US FDA to Accelerate Drug Trials With AI and Real-Time Data

FDA is launching a transition to real-time clinical trials: the regulator wants to see key safety and efficacy signals during the study itself, not after it concludes. If the scheme works, new drug development could be shortened by months, and in some cases years.

How the process is changing

Currently, data from clinical trials typically goes through a long chain: from research sites to the sponsor, then to analysis, and only after that to the FDA. In early stages this is particularly painful: patient numbers are low, uncertainty is high, and decisions about dosing, safety, and program continuation are often made with significant delays.

The new approach should reduce precisely this lag. The regulator wants to receive not the entire array of raw patient data, but key signals on efficacy and safety almost immediately, while the study is still ongoing. To achieve this, on April 28, 2026, FDA announced two immediate steps. First — launching proof-of-concept trials in which signals will be transmitted to the regulator in real time. Second — issuing a request for proposals for a broader pilot for early-phase studies.

In a document published on April 29, the agency separately emphasizes that the pilot will be built on NIST principles for reliable AI systems: validity, safety, security, accountability, explainability, privacy protection, and fairness. Comments on the program are accepted until May 29, 2026.

Where to begin

In the first phase, FDA is working with two oncology studies. AstraZeneca is already conducting a multicenter Phase 2 TRAVERSE study for patients with previously untreated mantle cell lymphoma in collaboration with MD Anderson and the University of Pennsylvania. Amgen is launching a Phase 1b STREAM-SCLC study for patients with limited-stage small cell lung cancer.

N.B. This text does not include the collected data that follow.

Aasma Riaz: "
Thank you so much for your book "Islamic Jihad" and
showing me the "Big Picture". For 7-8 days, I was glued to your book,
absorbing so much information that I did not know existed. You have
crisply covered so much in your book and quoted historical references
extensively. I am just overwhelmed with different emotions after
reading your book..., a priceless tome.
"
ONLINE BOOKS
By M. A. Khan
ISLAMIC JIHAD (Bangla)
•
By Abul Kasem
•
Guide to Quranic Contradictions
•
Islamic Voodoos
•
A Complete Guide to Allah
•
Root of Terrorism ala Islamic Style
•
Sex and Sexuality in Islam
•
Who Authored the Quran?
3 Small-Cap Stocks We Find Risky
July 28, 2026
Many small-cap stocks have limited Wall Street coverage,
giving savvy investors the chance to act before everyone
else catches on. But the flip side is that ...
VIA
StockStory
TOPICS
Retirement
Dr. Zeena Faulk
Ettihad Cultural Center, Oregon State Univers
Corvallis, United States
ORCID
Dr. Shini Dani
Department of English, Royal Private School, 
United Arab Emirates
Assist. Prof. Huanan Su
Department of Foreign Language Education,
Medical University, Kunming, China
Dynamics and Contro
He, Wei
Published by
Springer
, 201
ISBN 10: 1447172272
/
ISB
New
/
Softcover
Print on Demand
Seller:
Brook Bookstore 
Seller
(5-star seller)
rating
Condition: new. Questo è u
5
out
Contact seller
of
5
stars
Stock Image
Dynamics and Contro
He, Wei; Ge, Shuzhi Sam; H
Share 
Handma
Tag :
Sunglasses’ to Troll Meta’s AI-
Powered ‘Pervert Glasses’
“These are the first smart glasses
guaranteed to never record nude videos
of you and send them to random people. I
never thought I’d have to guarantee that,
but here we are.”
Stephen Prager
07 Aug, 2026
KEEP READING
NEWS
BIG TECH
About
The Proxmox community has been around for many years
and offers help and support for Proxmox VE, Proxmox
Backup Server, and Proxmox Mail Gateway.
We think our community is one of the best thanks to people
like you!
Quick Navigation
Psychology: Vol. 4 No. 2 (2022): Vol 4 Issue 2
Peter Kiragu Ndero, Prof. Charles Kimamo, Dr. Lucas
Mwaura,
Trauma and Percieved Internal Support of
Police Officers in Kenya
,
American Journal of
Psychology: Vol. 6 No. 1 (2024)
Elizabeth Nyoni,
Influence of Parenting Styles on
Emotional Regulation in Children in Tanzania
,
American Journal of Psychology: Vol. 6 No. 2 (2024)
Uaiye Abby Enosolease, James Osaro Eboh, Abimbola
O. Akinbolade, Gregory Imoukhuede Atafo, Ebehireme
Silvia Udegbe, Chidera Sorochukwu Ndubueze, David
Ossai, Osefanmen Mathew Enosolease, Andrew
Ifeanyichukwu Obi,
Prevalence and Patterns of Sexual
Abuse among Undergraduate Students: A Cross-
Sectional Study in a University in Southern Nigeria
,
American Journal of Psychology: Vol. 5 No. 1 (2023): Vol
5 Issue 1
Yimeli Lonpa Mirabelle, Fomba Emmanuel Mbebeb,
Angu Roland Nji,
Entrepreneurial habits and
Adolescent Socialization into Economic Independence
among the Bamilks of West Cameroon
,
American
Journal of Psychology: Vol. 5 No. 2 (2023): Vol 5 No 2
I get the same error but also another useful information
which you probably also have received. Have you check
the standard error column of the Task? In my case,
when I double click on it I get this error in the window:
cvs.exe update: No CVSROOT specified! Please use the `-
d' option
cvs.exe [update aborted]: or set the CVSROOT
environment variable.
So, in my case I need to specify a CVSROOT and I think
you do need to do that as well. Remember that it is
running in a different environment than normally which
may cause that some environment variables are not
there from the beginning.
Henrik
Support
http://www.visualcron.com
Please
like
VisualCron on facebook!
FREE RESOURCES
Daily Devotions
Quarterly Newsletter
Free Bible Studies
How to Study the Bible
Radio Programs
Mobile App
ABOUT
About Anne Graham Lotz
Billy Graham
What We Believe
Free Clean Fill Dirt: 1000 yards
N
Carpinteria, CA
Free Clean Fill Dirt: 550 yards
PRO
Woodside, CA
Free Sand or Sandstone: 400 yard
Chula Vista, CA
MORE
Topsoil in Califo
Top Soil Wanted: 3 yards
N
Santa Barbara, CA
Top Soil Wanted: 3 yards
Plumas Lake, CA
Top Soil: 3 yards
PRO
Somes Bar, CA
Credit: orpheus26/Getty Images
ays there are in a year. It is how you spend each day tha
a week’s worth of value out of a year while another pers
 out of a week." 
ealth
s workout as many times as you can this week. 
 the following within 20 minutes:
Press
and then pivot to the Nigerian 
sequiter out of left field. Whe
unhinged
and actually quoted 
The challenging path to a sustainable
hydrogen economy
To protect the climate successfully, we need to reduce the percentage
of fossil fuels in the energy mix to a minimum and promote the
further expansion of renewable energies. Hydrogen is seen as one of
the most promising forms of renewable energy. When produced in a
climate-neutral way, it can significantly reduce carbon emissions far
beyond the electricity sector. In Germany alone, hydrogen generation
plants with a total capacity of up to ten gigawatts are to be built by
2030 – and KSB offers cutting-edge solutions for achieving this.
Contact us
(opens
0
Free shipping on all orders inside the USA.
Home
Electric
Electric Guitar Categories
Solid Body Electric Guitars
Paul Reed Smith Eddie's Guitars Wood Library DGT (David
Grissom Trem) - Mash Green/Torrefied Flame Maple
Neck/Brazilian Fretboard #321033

For AstraZeneca's project, the agency has already confirmed the technical feasibility of receiving and validating signals in real time through the Paradigm Health platform — this became the main proof that the scheme is actually applicable outside presentations.

• Patient recruitment for the study
• Dose selection and escalation
• Safety signal monitoring
• Adaptive protocol design
• Earlier go/no-go decisions

The next step is a summer pilot with a broader circle of sponsors. FDA wants to understand where AI truly provides benefits: in first-in-human studies, in oncology, in rare diseases, or in tasks like recruitment and biomarker selection. The agency is also gathering input on how to compare the AI-based approach with the traditional process, what metrics should be considered success, and what infrastructure needs to be built for safe data sharing between companies, research centers, and the regulator.

Where the benefit and risk are

The potential gain here is not only that drugs advance to the next phase faster. If the regulator sees critical signals immediately, dosing can be adjusted earlier, safety can be assessed more accurately, and decisions about continuing or stopping a program can be made faster. According to FDA leadership, the new model should challenge the old assumption that bringing a drug to market inevitably stretches to 10–12 years.

For companies, it's also a chance to eliminate some of the administrative 'dead time' that doesn't create scientific value but delays development.

«For sixty years we've been conducting clinical trials almost the same

way, and important signals could take years to reach the FDA.»

But along with speed come higher demands on system quality. The regulator directly asks the market how to measure model accuracy, track drift, verify result robustness across different sites, and maintain control over data privacy and integrity. A separate issue is explainability: if AI recommends accelerating the transition between phases or helps filter out patients, participants in the process must understand why the system came to that conclusion.

So far, the discussion is not about automatic drug approval, but about earlier, more intensive, and better-measured analytics.

What this means

If the pilot confirms expectations, FDA will begin to change its own role: from a regulator that sees the study after the fact, it will transform into a participant in more continuous monitoring. For pharma, this is a chance to cut months off the bureaucratic cycle without formally loosening requirements. For patients — the opportunity to access promising therapies faster, especially in oncology and rare diseases. But the main test lies ahead: will AI truly accelerate clinical science without turning data quality and safety into collateral damage.